* _THE PROBLEM_: Reproduce the items from their very start through the line containing "s gemakkelijk", inclusive, and leave the pictures out.

.....

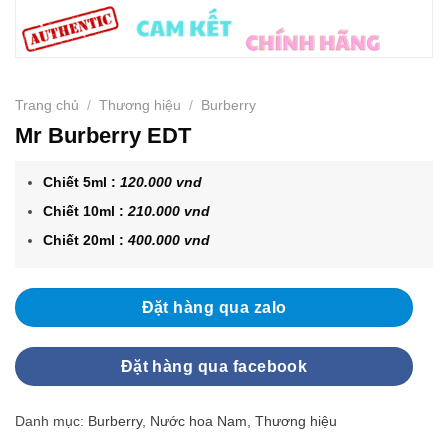
Trang chủ
/
Thương hiệu
/
Burberry
Mr Burberry EDT
Chiết 5ml :
120.000 vnd
Chiết 10ml :
210.000 vnd
Chiết 20ml :
400.000 vnd
Đặt hàng qua zalo
Đặt hàng qua facebook
Danh mục:
Burberry
,
Nước hoa Nam
,
Thương hiệu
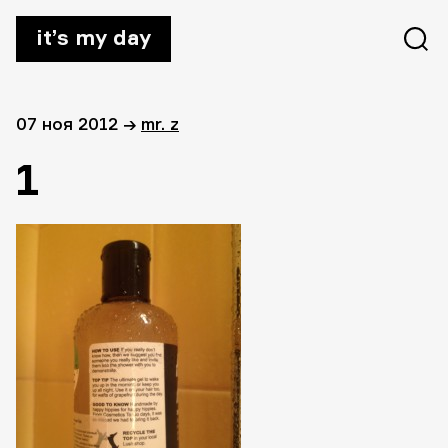
it’s my day
07 ноя 2012
→
mr. z
1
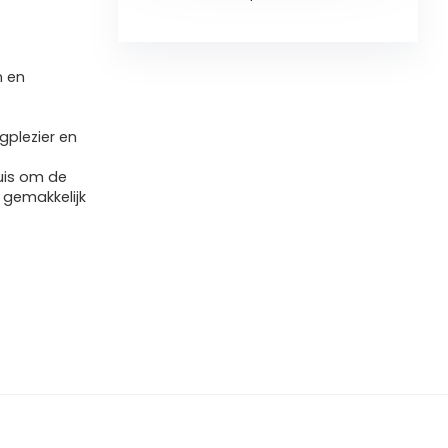
n en
gplezier en
uis om de
s gemakkelijk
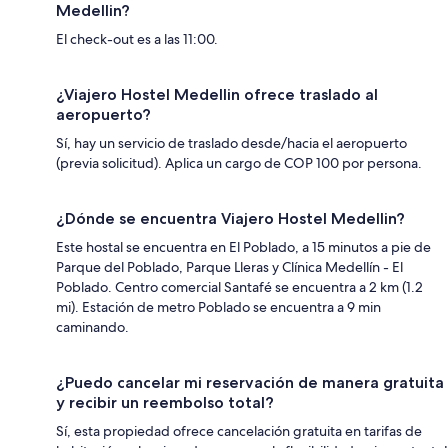
Medellin?
El check-out es a las 11:00.
¿Viajero Hostel Medellin ofrece traslado al
aeropuerto?
Sí, hay un servicio de traslado desde/hacia el aeropuerto
(previa solicitud). Aplica un cargo de COP 100 por persona.
¿Dónde se encuentra Viajero Hostel Medellin?
Este hostal se encuentra en El Poblado, a 15 minutos a pie de
Parque del Poblado, Parque Lleras y Clínica Medellín - El
Poblado. Centro comercial Santafé se encuentra a 2 km (1.2
mi). Estación de metro Poblado se encuentra a 9 min
caminando.
¿Puedo cancelar mi reservación de manera gratuita
y recibir un reembolso total?
Sí, esta propiedad ofrece cancelación gratuita en tarifas de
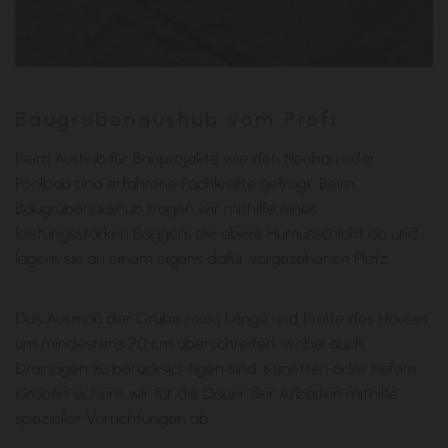
Baugrubenaushub vom Profi
Beim Aushub für Bauprojekte wie den Neubau oder
Poolbau sind erfahrene Fachkräfte gefragt. Beim
Baugrubenaushub tragen wir mithilfe eines
leistungsstarken Baggers die obere Humusschicht ab und
lagern sie an einem eigens dafür vorgesehenen Platz.
Das Ausmaß der Grube muss Länge und Breite des Hauses
um mindestens 70 cm überschreiten, wobei auch
Drainagen zu berücksichtigen sind. Künetten oder tiefere
Gräben sichern wir für die Dauer der Arbeiten mithilfe
spezieller Vorrichtungen ab.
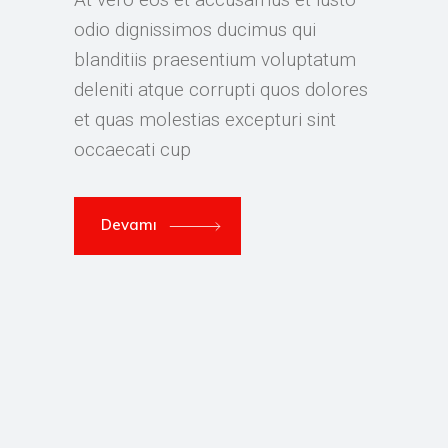
odio dignissimos ducimus qui
blanditiis praesentium voluptatum
deleniti atque corrupti quos dolores
et quas molestias excepturi sint
occaecati cup
Devamı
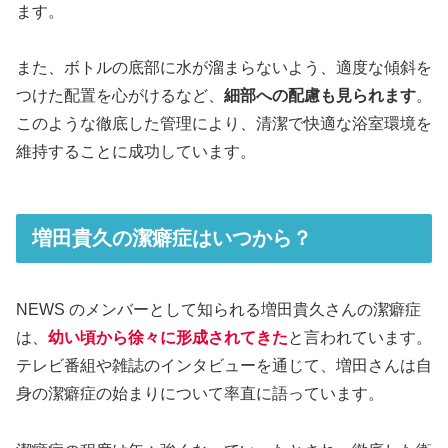
ます。
また、ボトルの底部に水が溜まらないよう、適度な傾斜を
つけた配置を心がけるなど、
細部への配慮も見られます
。
このような徹底した管理により、清潔で快適な浴室環境を
維持することに成功しています。
増田貴久の潔癖症はいつから？
NEWS のメンバーとして知られる増田貴久さんの潔癖症
は、
幼い頃から徐々に形成されてきた
と言われています。
テレビ番組や雑誌のインタビューを通じて、増田さんは自
身の潔癖症の始まりについて率直に語っています。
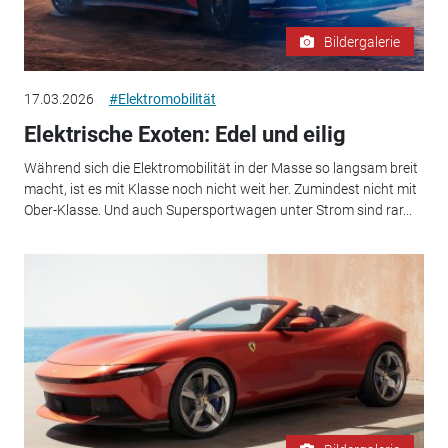
Bildergalerie
17.03.2026
#Elektromobilität
Elektrische Exoten: Edel und eilig
Während sich die Elektromobilität in der Masse so langsam breit
macht, ist es mit Klasse noch nicht weit her. Zumindest nicht mit
Ober-Klasse. Und auch Supersportwagen unter Strom sind rar...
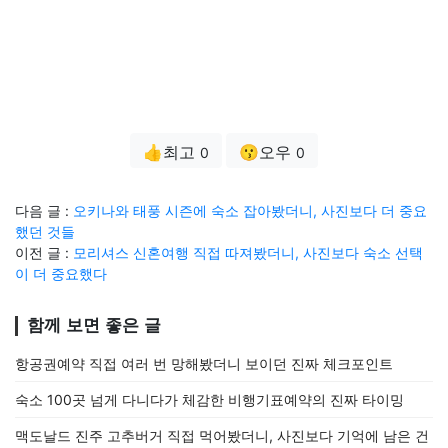
👍최고
😗오우
0
0
다음 글 :
오키나와 태풍 시즌에 숙소 잡아봤더니, 사진보다 더 중요
했던 것들
이전 글 :
모리셔스 신혼여행 직접 따져봤더니, 사진보다 숙소 선택
이 더 중요했다
함께 보면 좋은 글
항공권예약 직접 여러 번 망해봤더니 보이던 진짜 체크포인트
숙소 100곳 넘게 다니다가 체감한 비행기표예약의 진짜 타이밍
맥도날드 진주 고추버거 직접 먹어봤더니, 사진보다 기억에 남은 건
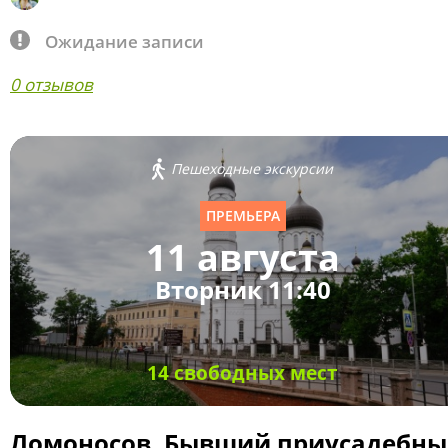
Ожидание записи
0 отзывов
Пешеходные экскурсии
ПРЕМЬЕРА
11 августа
Вторник 11:40
14 свободных мест
Ломоносов. Бывший приусадебн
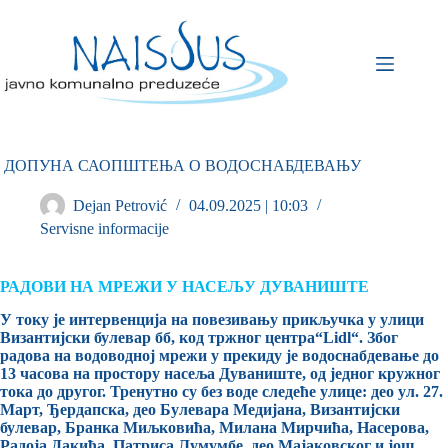
ДОПУНА САОПШТЕЊА О ВОДОСНАБДЕВАЊУ
Dejan Petrović
04.09.2025 | 10:03
Servisne informacije
РАДОВИ НА МРЕЖИ У НАСЕЉУ ДУВАНИШТЕ
У току је интервенција на повезивању прикључка у улици
Византијски булевар бб, код тржног центра“Lidl“. Због
радова на водоводној мрежи у прекиду је водоснабдевање до
13 часова на простору насеља Дуваниште, од једног кружног
тока до другог. Тренутно су без воде следеће улице: део ул. 27.
Март, Ђердапска, део Булевара Медијана, Византијски
булевар, Бранка Миљковића, Милана Мирчића, Насерова,
Радоја Дакића, Патриса Лумумбе, део Мајаковског и још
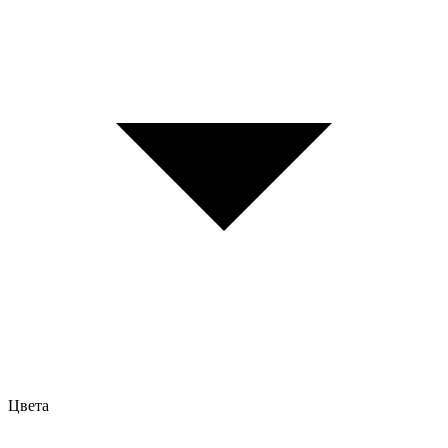
Цвета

.....

* _ANSWER BOX_:
Trang chủ
/
Thương hiệu
/
Burberry
Mr Burberry EDT
Chiết 5ml :
120.000 vnd
Chiết 10ml :
210.000 vnd
Chiết 20ml :
400.000 vnd
Đặt hàng qua zalo
Đặt hàng qua facebook
Danh mục:
Burberry
,
Nước hoa Nam
,
Thương hiệu
it’s my day
07 ноя 2012
→
mr. z
1
n en
gplezier en
uis om de
s gemakkelijk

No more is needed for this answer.